Collective modes in two-dimensional one-component-plasma with logarithmic interaction

TL;DR

This paper investigates the collective oscillation modes of a two-dimensional one-component plasma with logarithmic interactions, revealing that dispersion relations are largely unaffected by coupling strength and can be accurately described by simple analytical expressions.

Contribution

The study combines quasi-crystalline approximation with molecular dynamics simulations to derive simple, accurate dispersion relations for the plasma's collective modes across all wavelengths.

Findings

Dispersion curves are nearly independent of coupling strength in the strongly coupled regime.

Simple analytical expressions for dispersion relations match well with exact QCA results.

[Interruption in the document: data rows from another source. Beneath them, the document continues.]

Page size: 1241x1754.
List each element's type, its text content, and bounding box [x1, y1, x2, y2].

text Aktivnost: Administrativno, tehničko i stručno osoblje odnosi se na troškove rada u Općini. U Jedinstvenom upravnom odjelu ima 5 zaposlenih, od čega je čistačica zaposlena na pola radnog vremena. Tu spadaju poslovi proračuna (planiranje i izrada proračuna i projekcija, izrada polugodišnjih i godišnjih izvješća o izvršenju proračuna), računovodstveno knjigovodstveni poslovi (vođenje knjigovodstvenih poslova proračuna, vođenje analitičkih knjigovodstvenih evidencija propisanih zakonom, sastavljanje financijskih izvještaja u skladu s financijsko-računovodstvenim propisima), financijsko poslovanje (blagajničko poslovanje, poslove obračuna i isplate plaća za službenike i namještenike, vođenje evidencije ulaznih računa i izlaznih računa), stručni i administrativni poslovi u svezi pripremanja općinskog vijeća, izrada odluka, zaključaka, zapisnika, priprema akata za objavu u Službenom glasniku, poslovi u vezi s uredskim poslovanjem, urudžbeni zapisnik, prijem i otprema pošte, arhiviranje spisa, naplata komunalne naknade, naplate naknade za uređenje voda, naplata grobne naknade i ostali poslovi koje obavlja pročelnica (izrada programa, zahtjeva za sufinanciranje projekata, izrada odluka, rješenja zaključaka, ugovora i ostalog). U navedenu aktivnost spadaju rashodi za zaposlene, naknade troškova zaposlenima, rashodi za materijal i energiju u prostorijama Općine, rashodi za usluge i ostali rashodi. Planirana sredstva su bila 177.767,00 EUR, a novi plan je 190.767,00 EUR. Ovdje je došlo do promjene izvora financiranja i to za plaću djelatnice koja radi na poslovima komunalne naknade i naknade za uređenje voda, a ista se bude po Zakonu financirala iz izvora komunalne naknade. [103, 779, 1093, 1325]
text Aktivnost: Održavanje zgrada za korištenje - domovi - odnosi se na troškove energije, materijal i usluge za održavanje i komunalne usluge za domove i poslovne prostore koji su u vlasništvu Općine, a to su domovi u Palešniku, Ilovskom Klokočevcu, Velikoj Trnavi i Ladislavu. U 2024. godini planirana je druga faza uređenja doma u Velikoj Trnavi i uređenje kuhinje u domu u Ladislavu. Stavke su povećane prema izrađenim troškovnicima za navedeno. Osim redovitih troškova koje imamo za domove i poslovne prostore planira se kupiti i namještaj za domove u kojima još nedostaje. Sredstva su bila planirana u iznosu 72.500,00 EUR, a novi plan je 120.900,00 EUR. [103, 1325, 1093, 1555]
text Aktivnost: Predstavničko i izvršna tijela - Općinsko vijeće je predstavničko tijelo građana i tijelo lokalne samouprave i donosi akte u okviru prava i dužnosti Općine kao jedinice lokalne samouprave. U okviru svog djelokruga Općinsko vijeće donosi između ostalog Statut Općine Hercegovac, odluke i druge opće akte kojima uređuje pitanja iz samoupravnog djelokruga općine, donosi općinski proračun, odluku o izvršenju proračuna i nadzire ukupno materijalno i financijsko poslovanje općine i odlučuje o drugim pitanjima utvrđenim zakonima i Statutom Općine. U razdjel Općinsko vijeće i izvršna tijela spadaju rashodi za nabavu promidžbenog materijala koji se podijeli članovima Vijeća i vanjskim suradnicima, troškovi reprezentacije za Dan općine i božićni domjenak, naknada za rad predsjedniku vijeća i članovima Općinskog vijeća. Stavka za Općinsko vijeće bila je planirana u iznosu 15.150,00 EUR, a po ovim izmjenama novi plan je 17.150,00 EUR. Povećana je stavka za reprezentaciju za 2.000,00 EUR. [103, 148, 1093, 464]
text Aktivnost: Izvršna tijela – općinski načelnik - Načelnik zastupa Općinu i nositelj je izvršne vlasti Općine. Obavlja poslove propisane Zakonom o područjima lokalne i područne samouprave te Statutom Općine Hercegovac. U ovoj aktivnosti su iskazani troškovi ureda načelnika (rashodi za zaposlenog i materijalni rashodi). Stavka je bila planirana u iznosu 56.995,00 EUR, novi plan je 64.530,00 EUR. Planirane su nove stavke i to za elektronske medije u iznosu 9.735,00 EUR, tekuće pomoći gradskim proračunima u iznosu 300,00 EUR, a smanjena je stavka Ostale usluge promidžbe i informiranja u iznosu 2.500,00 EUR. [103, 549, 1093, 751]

Comparison with fluid analysis highlights differences and validates the approach.

Abstract

The collective modes of a familiar two-dimensional one-component-plasma with the repulsive logarithmic interaction between the particles are analysed using the quasi-crystalline approximation (QCA) combined with the molecular dynamic simulation of the equilibrium structural properties. It is found that the dispersion curves in the strongly coupled regime are virtually independent of the coupling strength. Arguments based on the excluded volume consideration for the radial distribution function allow us to derive very simple expressions for the dispersion relations, which show excellent agreement with the exact QCA dispersion over the entire domain of wavelengths. Comparison with the results of the conventional fluid analysis is performed and the difference is explained.